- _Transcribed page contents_
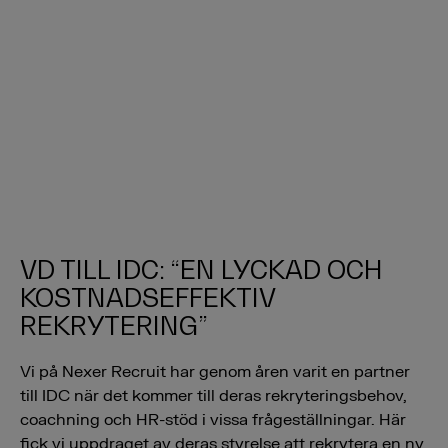
VD TILL IDC: “EN LYCKAD OCH
KOSTNADSEFFEKTIV
REKRYTERING”
Vi på Nexer Recruit har genom åren varit en partner
till IDC när det kommer till deras rekryteringsbehov,
coachning och HR-stöd i vissa frågeställningar. Här
fick vi uppdraget av deras styrelse att rekrytera en ny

- _Task directions_
Could you please repeat the entries above exactly, with every picture left out?

- _Reply to the task_
VD TILL IDC: “EN LYCKAD OCH
KOSTNADSEFFEKTIV
REKRYTERING”
Vi på Nexer Recruit har genom åren varit en partner
till IDC när det kommer till deras rekryteringsbehov,
coachning och HR-stöd i vissa frågeställningar. Här
fick vi uppdraget av deras styrelse att rekrytera en ny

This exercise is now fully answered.